Verheijen, P.C.N., Goswami, D., and Lazar, M. (2025). *SuperADMM: Solving Quadratic Programs Faster with Dynamic Weighting ADMM.* arXiv: 2506.11608 [math.OC]. URL: https://arxiv.org/abs/2506.11608

**Bibtex:**
```
@misc{superADMM:Verheijen2025,
      title={{SuperADMM: Solving Quadratic Programs Faster with Dynamic Weighting ADMM}}, 
      author={P. C. N. Verheijen and D. Goswami and M. Lazar},
      year={2025},
      eprint={2506.11608},
      archivePrefix={arXiv},
      primaryClass={math.OC},
      url={https://arxiv.org/abs/2506.11608}, 
}
```

# References
The fast execution of various linear algebraic operations is provided by a set of third party libraries, which we list below:
- [OpenBLAS] Wang Qian, Zhang Xianyi, Zhang Yunquan, Qing Yi, *AUGEM: Automatically Generate High Performance Dense Linear Algebra Kernels on x86 CPUs*, In the International Conference for High Performance Computing, Networking, Storage and Analysis (SC'13), Denver CO, November 2013
- [LAPACK] E. Anderson, Z. Bai, C. Bischof, S. Blackford, J. Demmel, J. Dongarra, J. Du Croz, A. Greenbaum, S. Hammarling, A. McKenney, and D. Sorensen, *LAPACK Users' Guide,* 3rd e.
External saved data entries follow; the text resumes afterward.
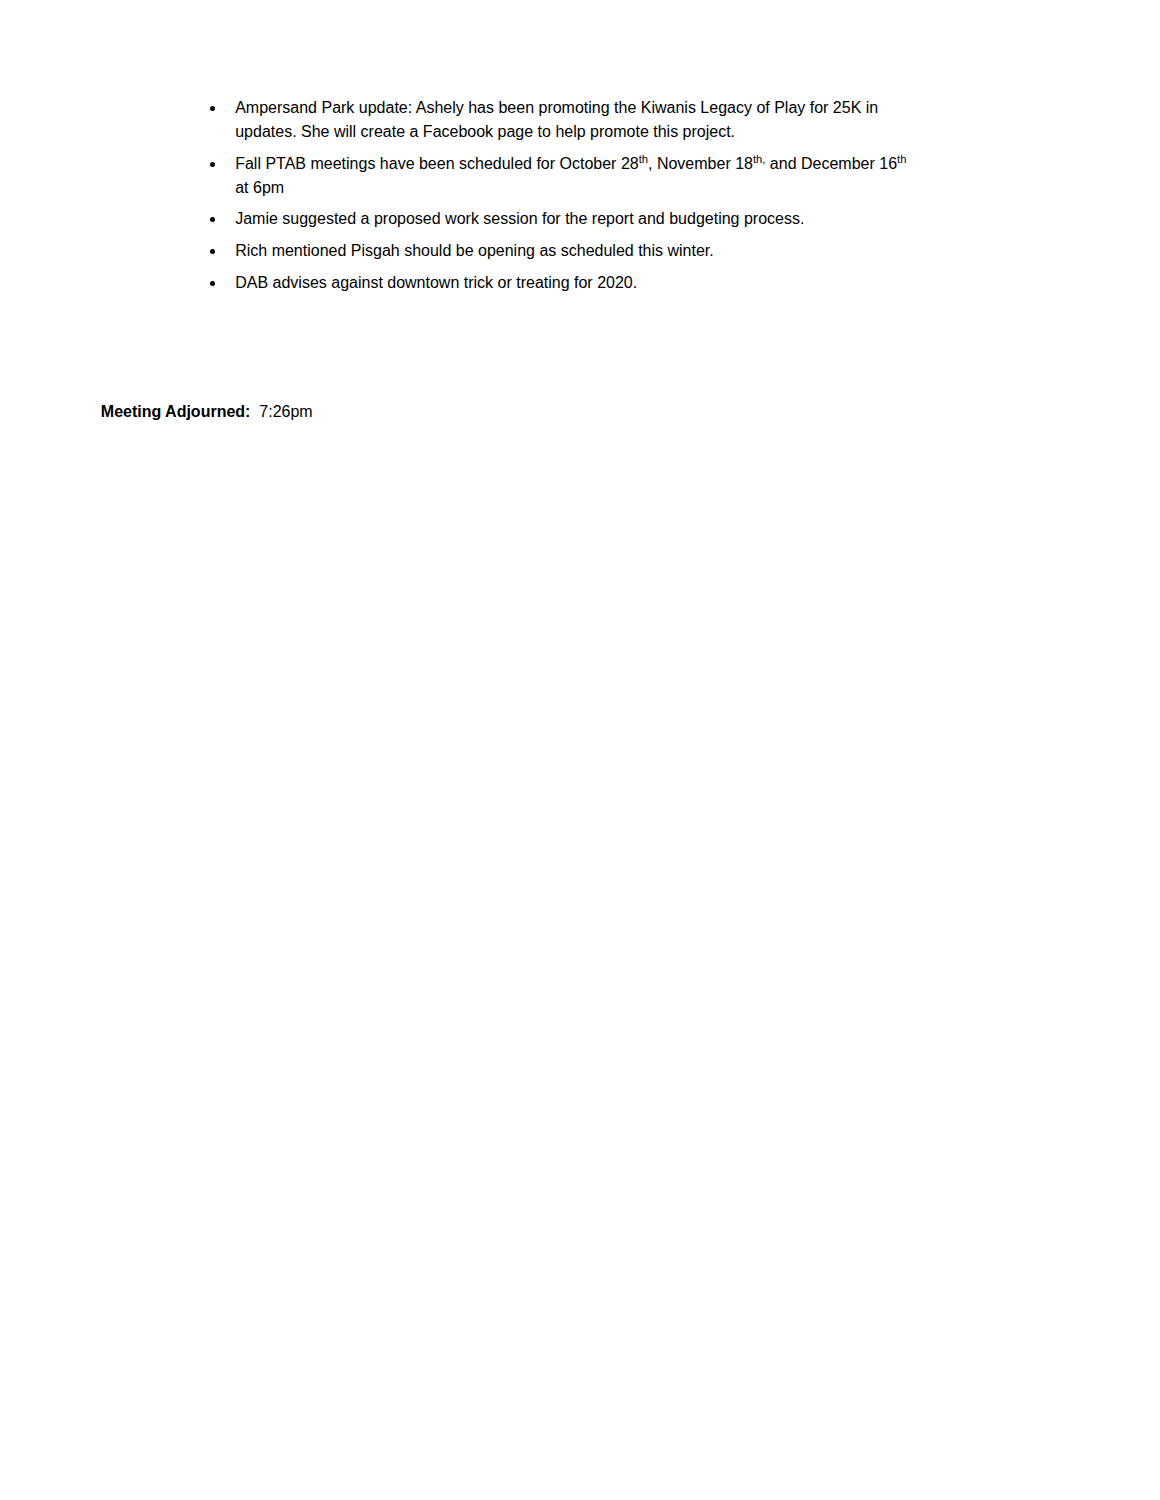Ampersand Park update: Ashely has been promoting the Kiwanis Legacy of Play for 25K in updates. She will create a Facebook page to help promote this project.
Fall PTAB meetings have been scheduled for October 28th, November 18th, and December 16th at 6pm
Jamie suggested a proposed work session for the report and budgeting process.
Rich mentioned Pisgah should be opening as scheduled this winter.
DAB advises against downtown trick or treating for 2020.
Meeting Adjourned: 7:26pm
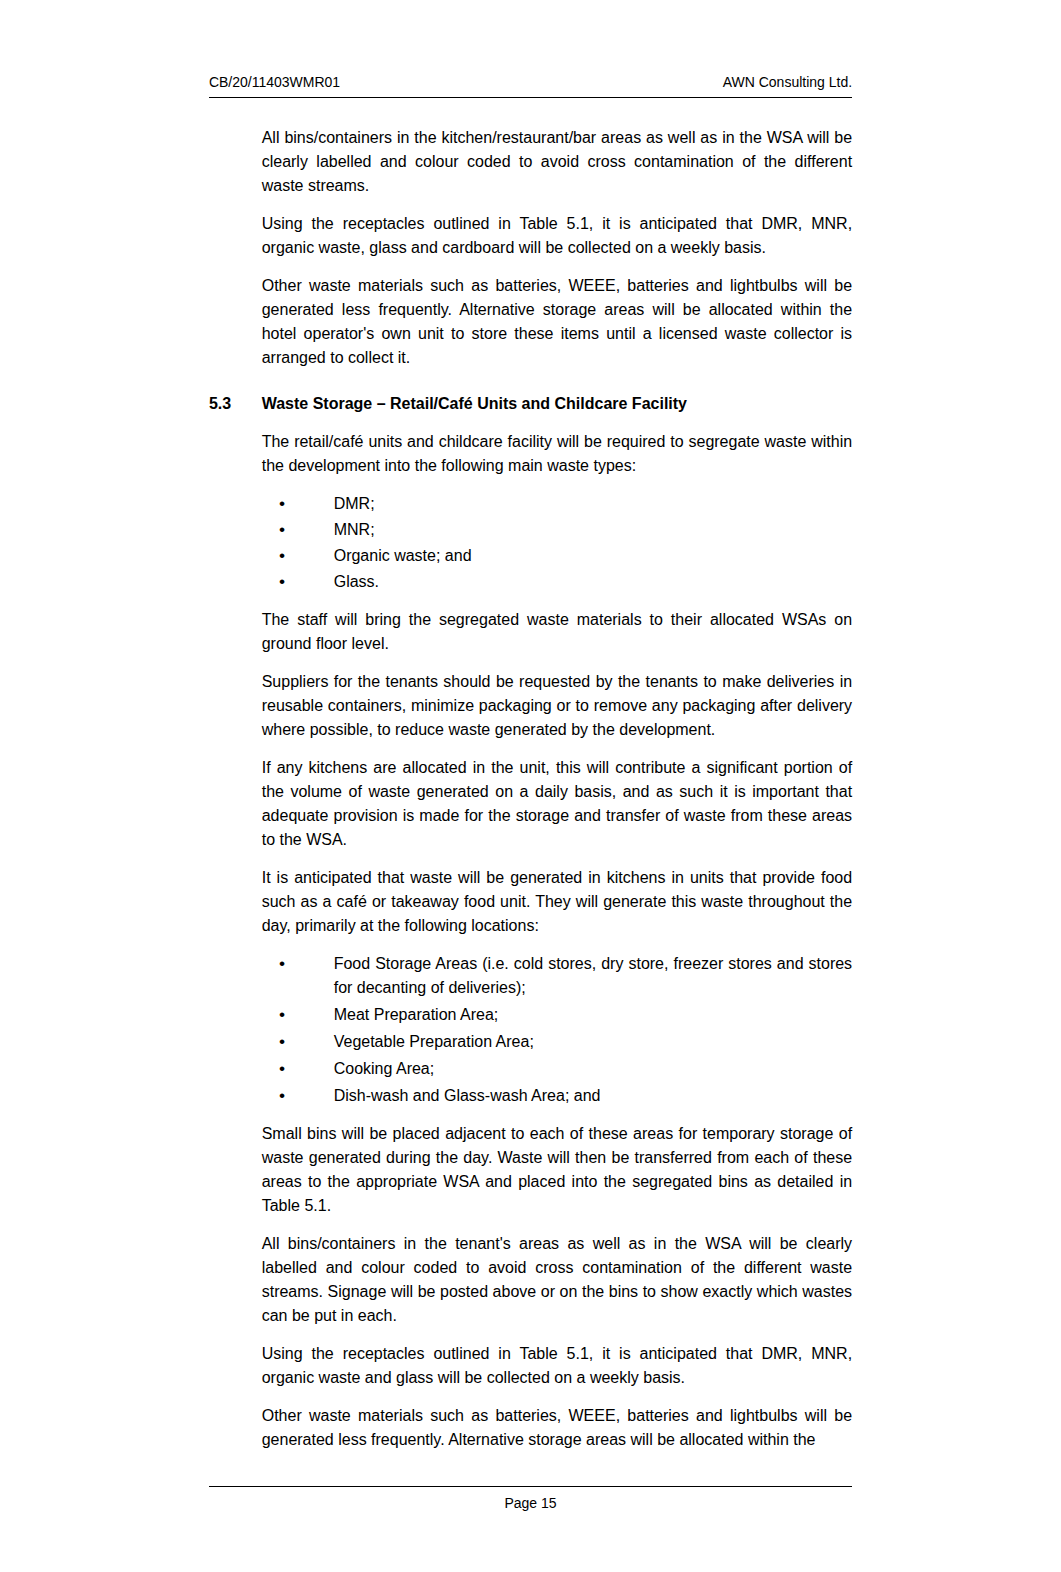CB/20/11403WMR01 AWN Consulting Ltd.
All bins/containers in the kitchen/restaurant/bar areas as well as in the WSA will be clearly labelled and colour coded to avoid cross contamination of the different waste streams.
Using the receptacles outlined in Table 5.1, it is anticipated that DMR, MNR, organic waste, glass and cardboard will be collected on a weekly basis.
Other waste materials such as batteries, WEEE, batteries and lightbulbs will be generated less frequently. Alternative storage areas will be allocated within the hotel operator's own unit to store these items until a licensed waste collector is arranged to collect it.
5.3 Waste Storage – Retail/Café Units and Childcare Facility
The retail/café units and childcare facility will be required to segregate waste within the development into the following main waste types:
DMR;
MNR;
Organic waste; and
Glass.
The staff will bring the segregated waste materials to their allocated WSAs on ground floor level.
Suppliers for the tenants should be requested by the tenants to make deliveries in reusable containers, minimize packaging or to remove any packaging after delivery where possible, to reduce waste generated by the development.
If any kitchens are allocated in the unit, this will contribute a significant portion of the volume of waste generated on a daily basis, and as such it is important that adequate provision is made for the storage and transfer of waste from these areas to the WSA.
It is anticipated that waste will be generated in kitchens in units that provide food such as a café or takeaway food unit. They will generate this waste throughout the day, primarily at the following locations:
Food Storage Areas (i.e. cold stores, dry store, freezer stores and stores for decanting of deliveries);
Meat Preparation Area;
Vegetable Preparation Area;
Cooking Area;
Dish-wash and Glass-wash Area; and
Small bins will be placed adjacent to each of these areas for temporary storage of waste generated during the day. Waste will then be transferred from each of these areas to the appropriate WSA and placed into the segregated bins as detailed in Table 5.1.
All bins/containers in the tenant's areas as well as in the WSA will be clearly labelled and colour coded to avoid cross contamination of the different waste streams. Signage will be posted above or on the bins to show exactly which wastes can be put in each.
Using the receptacles outlined in Table 5.1, it is anticipated that DMR, MNR, organic waste and glass will be collected on a weekly basis.
Other waste materials such as batteries, WEEE, batteries and lightbulbs will be generated less frequently. Alternative storage areas will be allocated within the
Page 15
Philadelphia, PA: Society for Industrial and Applied Mathematics, 1999.
- [CSPARSE] T.A. Davis, *Direct Methods for Sparse Linear Systems.* SIAM, 2006
- [LDL] T.A. Davis, *Algorithm 849: A concise sparse cholesky factorization package,* ACM Trans. Math. Softw. vol. 31, no. 4, p. 587-591, Dec. 2005

# License
SuperADMM is licensed under LGPL 2.1.